New York comes to study how Milan does it.
Milan has won the European bronze medal as second-best city in the continent (after Vienna) for differentiated waste management.
The result is so successful that New York City’s Department of Sanitation sent a delegation to Milan to hold a series of meetings with city hall and AMSA municipal environmental agency officials for an exchange of best practice ideas.
Mayor Giuseppe Sala is also considering a formula for tying the TARI waste disposal tax to tax-payers’ behaviour, virtuous or otherwise: residents (and shops and offices) continuing to sort and dispose of their waste correctly should see their TARI bill reduced, while those disregarding the rules could see their tax bill raised.
Milan’s rise to by far the best result in Italy and second in Europe has been a recent development. As recently as 2012, the proportion of differentiated waste in the city stood at a mere 32 per cent. A determined effort by the city management, including above all the door-to-door collection of “umido” kitchen waste, has raised that proportion to 54 per cent.
Now the city’s intention is to reach 65 per cent over the next four years, and to join in a race with New York to arrive at “zero waste” – all rubbish differentiated and recycled – by 2030.
New skips on the street will be fitted with chips for remote warning when they are full and require collecting. Some 15,000 “smart skips” should be deployed around the city by 2018.
A2A, the city holding for energy and controller of AMSA, now operates six new plants for the treatment of glass, paper, plastic and kitchen waste, and plans to invest a further €500 million by the year 2020. At present, says A2A, only 0.1 per cent of undifferentiated waste finishes up in landfills; the remainder is used to provide heating for 20,000 families and electricity for another 130,000.
City hall is now preparing a strategy of intensifying the cleaning of the local street markets of rotting fruit and vegetables and packing cases, and of targeting a campaign on people coming from elsewhere to work in Milan, who are less likely to feel involved with the city’s cleanliness.
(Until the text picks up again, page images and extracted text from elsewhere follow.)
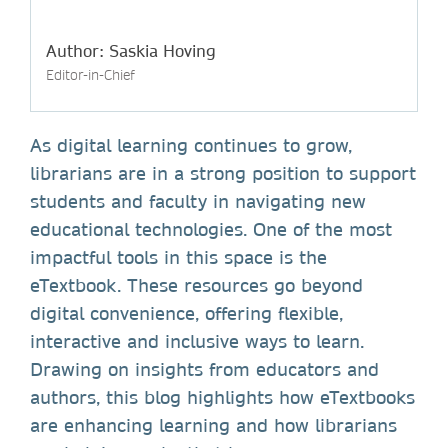
Author: Saskia Hoving
Editor-in-Chief
As digital learning continues to grow,
librarians are in a strong position to support
students and faculty in navigating new
educational technologies. One of the most
impactful tools in this space is the
eTextbook. These resources go beyond
digital convenience, offering flexible,
interactive and inclusive ways to learn.
Drawing on insights from educators and
authors, this blog highlights how eTextbooks
are enhancing learning and how librarians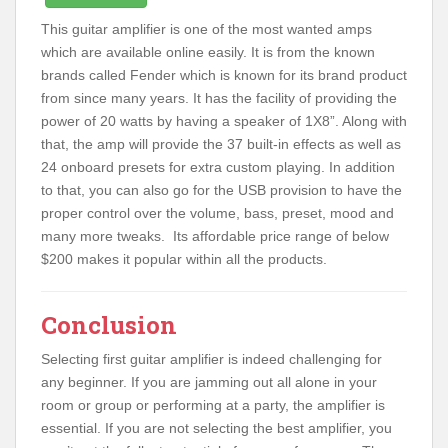
This guitar amplifier is one of the most wanted amps
which are available online easily. It is from the known
brands called Fender which is known for its brand product
from since many years. It has the facility of providing the
power of 20 watts by having a speaker of 1X8”. Along with
that, the amp will provide the 37 built-in effects as well as
24 onboard presets for extra custom playing. In addition
to that, you can also go for the USB provision to have the
proper control over the volume, bass, preset, mood and
many more tweaks. Its affordable price range of below
$200 makes it popular within all the products.
Conclusion
Selecting first guitar amplifier is indeed challenging for
any beginner. If you are jamming out all alone in your
room or group or performing at a party, the amplifier is
essential. If you are not selecting the best amplifier, you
Further plans include encouraging households to add the huge amount of packaging, for example for products bought online and delivered to homes, in the paper/cardboard category, and adjust the recycling plants to deal with both types. Over 200 municipal trash trucks will be replaced by more modern vehicles over the next two years.
Working hours for garbage collectors will be upped from 36 to 38 hours per week, to enable cleaning to take place also on Sundays, and even up to 40 hours in periods when the city hosts a particularly high number of tourists. Updated street-washing vehicles, which no longer require residents to move their cars on cleaning days, have also already improved the city’s hygiene.